Pada saat mengalami pengalaman pencerahan, mengenal diri sejati kita, mengenal "Tuhan", ledakan kebahagiaan, suka cita, kedamaian, keikhlasan, rasa syukur yang dalam, cinta kasih, rasa keberlimpahan, keseimbangan hidup, pertolongan dan dukungan semesta serta hidayah seakan terus menyirami tubuh dan jiwa kita. Pengalaman ini bukan tujuan dari spiritual atau ber"Tuhan". Pengalaman ini hanyalah side effect dari perjalanan kita menyatu dengan "Tuhan" dan menyaksikanNya melalui kesadaran murni kita dengan kejelasan/mengalami pencerahan. Puncak spiritual atau ber"Tuhan" adalah terlahir kembali menjadi sejatinya diri kita (be true to ourself) sebagai daya "Tuhan" yang bebas merdeka dan menebarkan banyak kebaikan/kemanfaatan kepada sesama/alam semesta (blessing others). Menjadi manusia merdeka, tanpa ada ketakutan (khouf/khoufun) dan kesedihan (hazn/yahzanun). Menjalani pengabdian (dharma/ibadah) dan pembelajaran hidup dengan penuh kenikmatan, sadar penuh hadir utuh dan bermakna. Ini bukan delusi sebagai jenis gangguan mental di mana penderitanya tidak dapat membedakan kenyataan dan imajinasi, sehingga ia meyakini dan bersikap sesuai dengan hal yang ia pikirkan sebagaimana yang dinyatakan Richard Dawkins. Karena sebagaimana disampaikan David R. Hawkins, M.D., Ph.D bahwa kesadaran keyakinan/pencerahan itu ada, scientific proven dan merupakan kesadaran yang sangat tinggi serta memiliki energi yang sangat kuat, berada pada level energi 700-1000 poin. Bahkan karena sangat kuatnya, kekuatan vibrasi, frekuensi dan energi 1 individu yang mengalami pencerahan di level energi 700-1000 poin ini setara dengan kekuatan 70-100 juta individu dengan kesadaran di level energi di bawah 200 poin. Manusia-manusia yang berada di level kesadaran tinggi ini sering berperan sebagai "pilar jagad" yang menjaga kedamaian manusia dan keseimbangan alam, terutama keseimbangan planet bumi dimana kita tinggal.

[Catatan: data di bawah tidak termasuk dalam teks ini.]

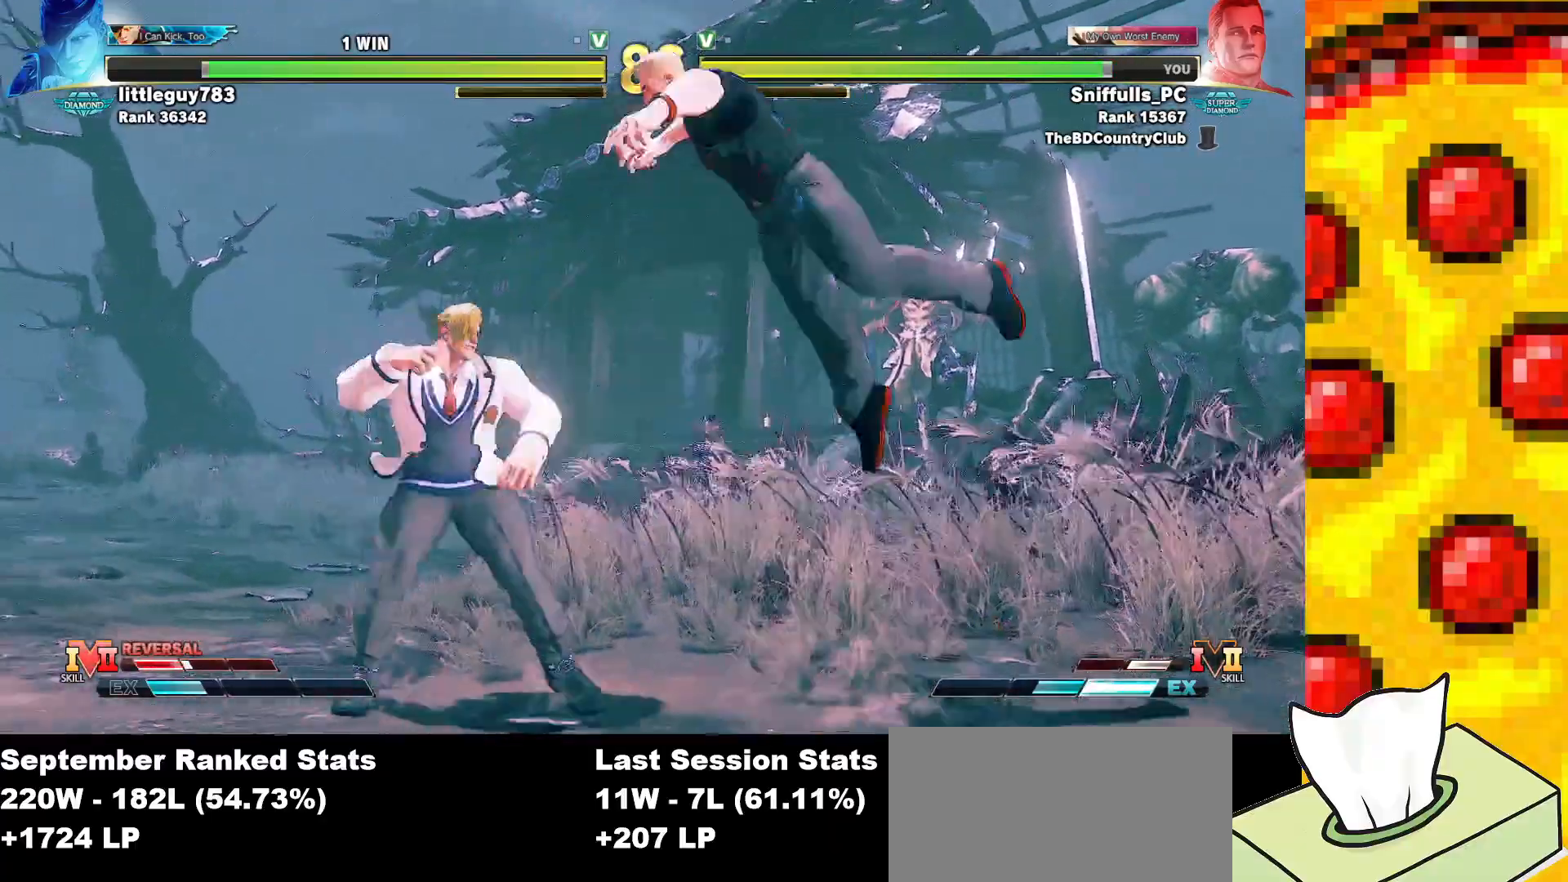
{"buttons": [], "events": [[133, "DPAD_UP", "up"], [167, "DPAD_LEFT", "up"], [317, "CIRCLE", "down"], [467, "CIRCLE", "up"]]}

Dalam penelitian David R. Hawkins, M.D., Ph.D selama kurang lebih 29 tahun yang mengukur energi yang dikeluarkan manusia dalam skala kesadaran tertentu melalui tes kinesiologi ditemukan bahwa kesadaran manusia dan level energi yang dihasilkan bertingkat-tingkat mulai dari dari satuan 0 sampai 1000 poin yang mana skala kurang dari 200 poin disebut force dan skala lebih dari 200 poin disebut power. Manusia dengan tingkat kesadaran kurang dari 200 poin masih struggle dengan dirinya sendiri (contracted), seperti membenci diri sendiri, merasa sengsara, meratapi masa lalu, menyalahkan pihak luar dirinya, apatis, putus asa, terlalu needy, berlama-lama dalam kesedihan, banyak sekali trauma/luka batin/hambatan-hambatan emosi, mengkhawatirkan masa depan, sangat melekat pada ego, keinginan dan hawa nafsu, sangat terobsesi dan kompulsif. Bila ego, keinginan dan hawa nafsu tidak tercapai masuk dalam frustasi, marah dan kebencian. Bila ego, keinginan dan hawa nafsu tercapai masuk dalam membangga-banggakan diri, kesombongan dan pamer. Dan manusia dengan tingkat kesadaran lebih dari 200 poin mulai berkembang dengan baik (expanded), mulai letting go, merasa aman dan nyaman, mengambil tanggungjawab, berniat mengembangkan diri, merasa hidup bermakna, mau berkontribusi bagi kehidupan agar lebih baik, welas asih, memiliki abundance mentality dan loving kindness, merasa sangat bersyukur, flow dalam suka cita, kepuasan hidup, kedamaian dan keyakinan/pencerahan.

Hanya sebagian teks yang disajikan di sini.